At this time, I'd like to introduce Anne St. Martin of CT Hagberg LLC, who is present virtually. Ms. St. Martin has been appointed to act as inspector of election at this meeting. Ms. St. Martin has taken and subscribed the customary oath of office to execute her duties with strict impartiality. We will file this oath with the records of the meeting. Will the inspector of election please report at this time with respect to the existence of a quorum?
I can report that proxies have been received for a majority of the 71,713,905 shares of Class A common stock outstanding on the record date, which constitutes a quorum for the meeting today, and we may now carry out the official business of the meeting.
We will now proceed with the formal business of the meeting. After all of the proposals have been described, we will answer questions related to the proposals submitted online. As a reminder, we ask that any questions during this portion of the meeting pertain only to these proposals. There are 3 proposals to be considered by the stockholders at this meeting. The first item of business is the election of 3 Class II directors to serve until the company's 2029 annual meeting and until their successors are elected and qualified, or until there are earlier death, resignation, or removal.
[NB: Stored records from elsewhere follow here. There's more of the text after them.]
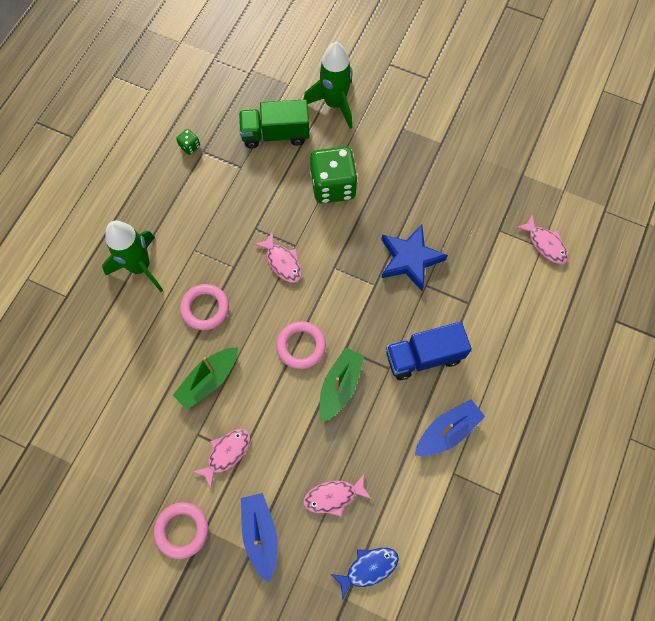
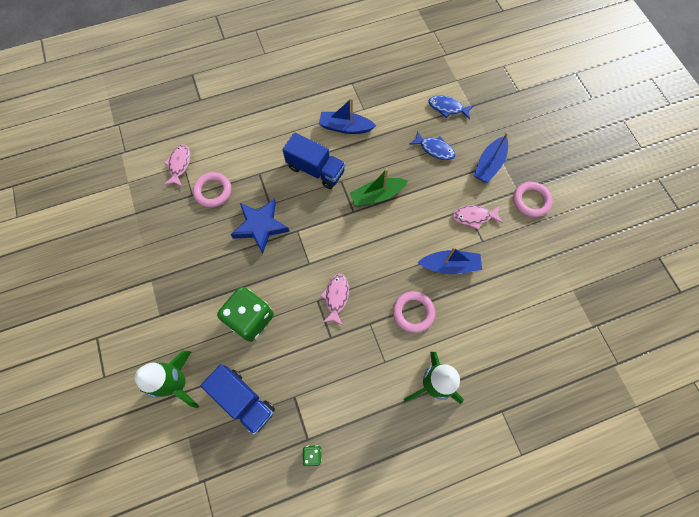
camera: 135 degrees left, 0 degrees up
green boat [173,347,238,410] -> blue boat [418,247,482,274]
green truck [239,99,310,149] -> blue truck [201,364,275,435]
pink ring [276,321,326,369] -> pink ring moved to [193,172,231,207]
pink fish [304,474,371,517] -> blue fish [409,131,455,160]

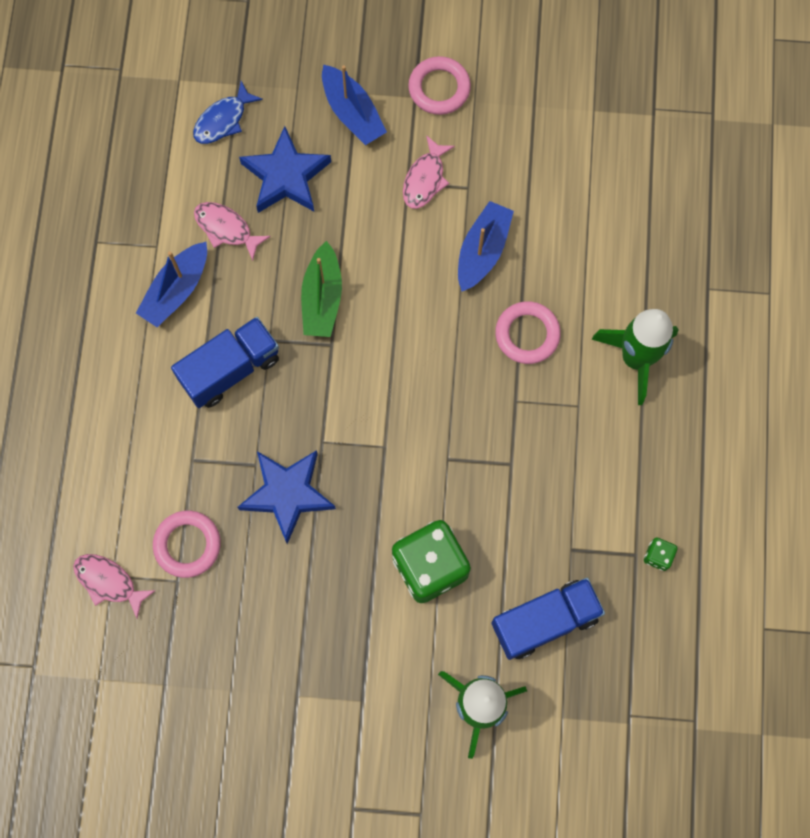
camera: 65 degrees left, 5 degrees up
pink fish [321,273,349,325] -> pink fish moved to [194,202,271,261]
blue fish [409,131,455,160] -> blue star [239,126,331,213]

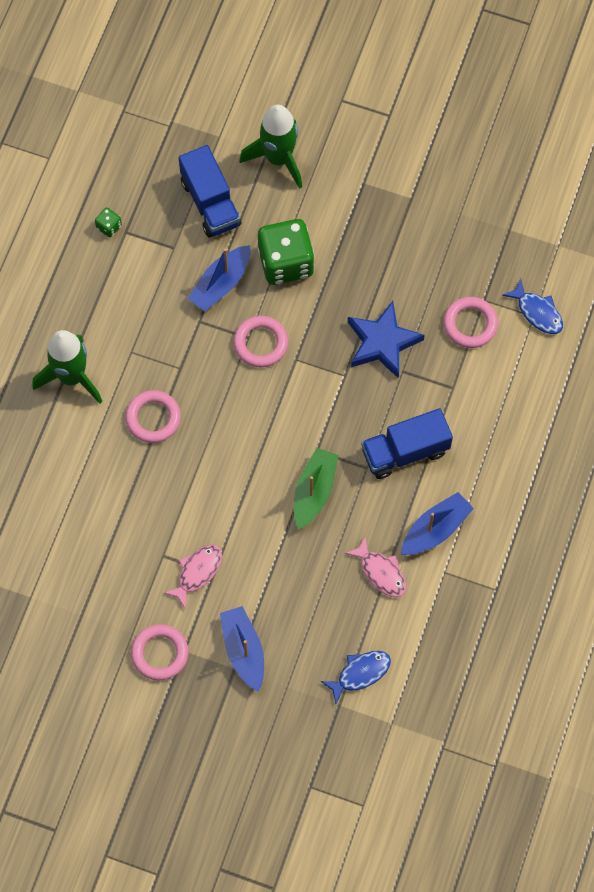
camera: 165 degrees left, 5 degrees down
pink fish [73,554,156,618] -> blue fish [502,279,563,334]
blue star [239,126,331,213] -> none
blue boat [458,201,514,291] -> blue boat moved to [188,245,250,312]
blue truck [491,578,605,660] -> blue truck turned 105 degrees counterclockwise [179,145,242,237]
none -> pink ring [233,316,288,367]

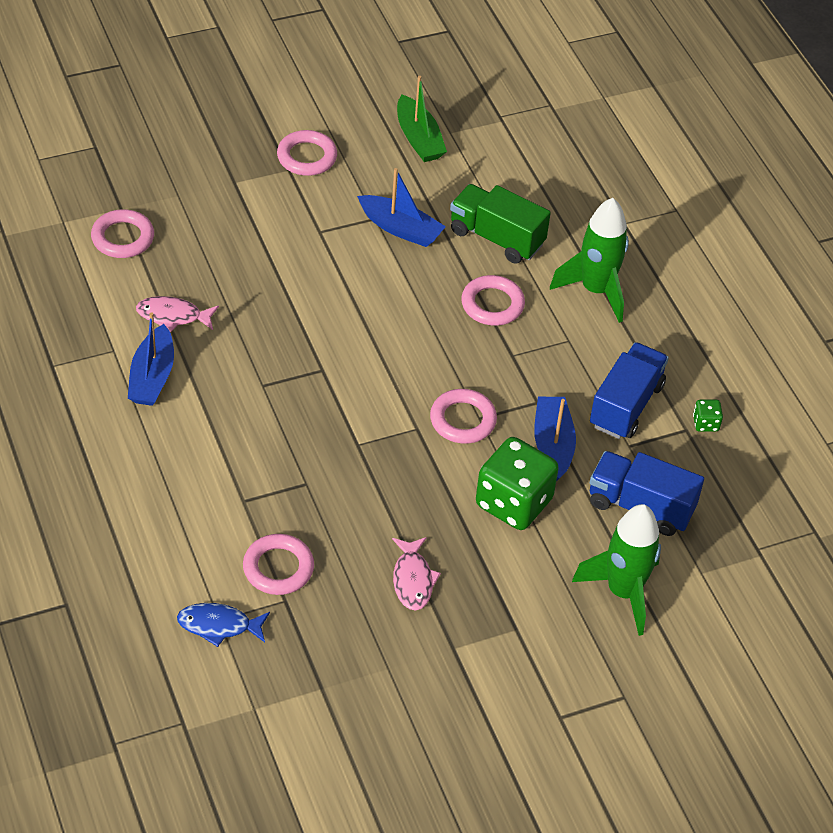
camera: 135 degrees right, 20 degrees down
pink fish [164,544,222,609] -> pink fish moved to [392,537,441,611]
blue boat [220,606,264,692] -> blue boat moved to [357,168,446,247]
green boat [294,448,338,529] -> green boat moved to [397,76,447,162]
blue fish [321,651,391,704] -> pink ring [91,209,154,258]
blue star [348,301,425,379] -> none
blue truck [361,408,453,479] -> blue truck moved to [590,342,669,439]
none -> green truck [450,184,551,264]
The nominees for Class II directors are Michael Morrissey, Patrick Enright, and James Myers.
The second item of business today is the ratification of the selection by the Audit Committee of the Board of Directors of KPMG LLP as the independent registered public accounting firm of the company for the fiscal year ending December 31, 2026. The third item of business today is the advisory vote on the compensation of the company's named executive officers, as described in the proxy statement. The stockholders have been asked to vote on an advisory basis on the following resolution. Resolved that the compensation paid to the company's named executive officers as disclosed pursuant to Item 402 of Regulation S-K, including the compensation tables and narrative discussion, is hereby approved. That was the final proposal for today's meeting. We will now review if there are any questions submitted about the proposals or addressed to the auditors before we close the polls.
As a reminder, we will only review and answer questions at this time that pertain to the proposals. Jane, are there any questions at this time?
At this time, there are no questions.
Given that there are no questions, the time is now 8:07, and the polls are now closed for voting. May we have the preliminary results of the voting?
The preliminary report of the Inspector of Election covering the proposals presented at this meeting is as follows. The proposal to elect Michael Morrissey, Patrick Enright, and James Myers as Class II directors of the company is carried. The selection of KPMG LLP as the company's independent registered public accounting firm for the fiscal year ending December 31, 2026 is ratified. The resolution concerning the advisory vote on the compensation of the company's named executive officers is approved.
We expect to report our final voting results on a current report on Form 8-K, to be filed with the SEC within four business days after the end of this meeting. This concludes the formal portion of today's meeting. We will now review if there are any questions submitted about appropriate topics separate from the proposals. Jane Wright-Mitchell, are there any additional appropriate questions?
At this time, there are no questions.
Thank you to my fellow board members, along with our management team and KPMG for participating in our annual meeting of stockholders, and thank you to all of our stockholders for your continued support of Vera Therapeutics.
This concludes today's meeting. You may now disconnect.